Perry introduced the show, saying that it was “a lifetime’s ambition, a chance to find myself in the museum”, adding “I hope people see the museum through my eyes”.

The exhibition features new work by Perry, including a magnificent tapestry; a customised motorbike complete with teddy bear, described by Perry as “a harsh ride” due to its lack of suspension; and a vase representing the different reasons people visit the British Museum (“I wandered in” and “I came to be outraged”).

Interspersed between Perry’s works are objects from the British Museum collection specially selected by the artist, from ancient badges collected by pilgrims, to a phallic statue that was believed to bring good luck.

At the centre of the exhibition is a splendid coffin ship, a memorial to all the unnamed craftsmen that have created objects housed in the British Museum.

“It’s Grayson’s appropriation of the whole of the museum to frame his creative work,” explained British Museum director Neil MacGregor. “It’s something nobody has done before.”

Speaking to a crowd of trendy Frieze Art Fair patrons, Perry seemed far more excited by the prospect of school kids enjoying the show than he was about the opinions of art critics and dealers. “I’ve heard that the average age of visitors is 12,” he said with glee.

This down-to-earth attitude has made Perry popular among the museum’s staff.

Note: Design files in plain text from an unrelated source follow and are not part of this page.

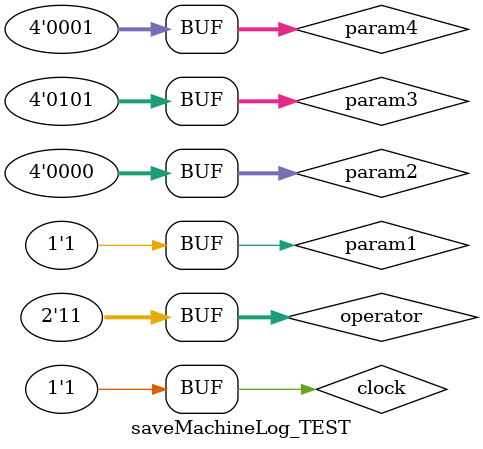
<source format=v>
`timescale 1ns / 1ps

module saveMachineLog_TEST;

	// Inputs
	reg clock;
	reg [1:0] operator;
	reg param1;
	reg [3:0] param2;
	reg [3:0] param3;
	reg [3:0] param4;

	// Instantiate the Unit Under Test (UUT)
	saveMachineLogs uut (
		.clock(clock), 
		.operator(operator), 
		.param1(param1), 
		.param2(param2), 
		.param3(param3), 
		.param4(param4)
	);

	initial begin
		// Initialize Inputs
		clock = 0;
		operator = 0;
		param1 = 1;
		param2 = 2;
		param3 = 5;
		param4 = 1;

		// Wait 100 ns for global reset to finish
		#100;
		clock=1;
		#100;
		clock=0;
		#100;
		clock=1;
		operator=1;
		#100;
		clock=0;
		#100;
		clock=1;
		operator=2;
		#100;
		clock=0;
		#100;
		clock=1;
		param2=0;
		operator=3;

        
		// Add stimulus here

	end
      
endmodule


</source>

According to MacGregor, “no curator in the museum has won more affection than Grayson”.

So that’s two reasons why you should visit the exhibition: it’s a fascinating show created by a thoroughly nice chap.

Grayson Perry: The Tomb of the Unknown Craftsman is at the British Museum until 19 February 2012


  1. Jenny says:

    I went to see this on Saturday and thought it was brilliant. What started off as a seemingly random collection of objects and a game of Spot the Bear, became a fascinating glimpse into Perry’s mind and gave me a new perspective on objects in the British Museum.

  2. Alex says:

    You could probably mention Alan Measles? Without his ursus-like influence, perhaps the show would not have been as engaging.

  3. Lettice says:

    I love Grayson Perry. Can’t wait to see this!